■ **Information given**:
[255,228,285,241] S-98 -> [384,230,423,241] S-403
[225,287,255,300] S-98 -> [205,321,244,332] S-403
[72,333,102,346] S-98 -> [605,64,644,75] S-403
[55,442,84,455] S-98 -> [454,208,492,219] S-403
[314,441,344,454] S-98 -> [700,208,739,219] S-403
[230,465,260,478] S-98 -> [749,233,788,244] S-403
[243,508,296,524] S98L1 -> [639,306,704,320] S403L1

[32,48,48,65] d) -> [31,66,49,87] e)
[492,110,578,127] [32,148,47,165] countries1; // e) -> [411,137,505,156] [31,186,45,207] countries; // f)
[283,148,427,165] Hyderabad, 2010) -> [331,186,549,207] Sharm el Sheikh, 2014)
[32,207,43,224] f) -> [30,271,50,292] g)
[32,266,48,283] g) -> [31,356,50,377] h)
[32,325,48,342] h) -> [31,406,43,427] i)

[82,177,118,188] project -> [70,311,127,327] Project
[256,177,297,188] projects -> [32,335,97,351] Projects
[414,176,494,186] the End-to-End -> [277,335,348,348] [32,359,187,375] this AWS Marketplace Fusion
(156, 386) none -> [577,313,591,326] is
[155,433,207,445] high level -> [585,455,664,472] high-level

■ **Exercise objective**:
The line with "(156, 386) none -> [577,313,591,326] is", the last line of the data above, and every line between them should be duplicated exactly, with nothing else.

■ **Answer area**:
(156, 386) none -> [577,313,591,326] is
[155,433,207,445] high level -> [585,455,664,472] high-level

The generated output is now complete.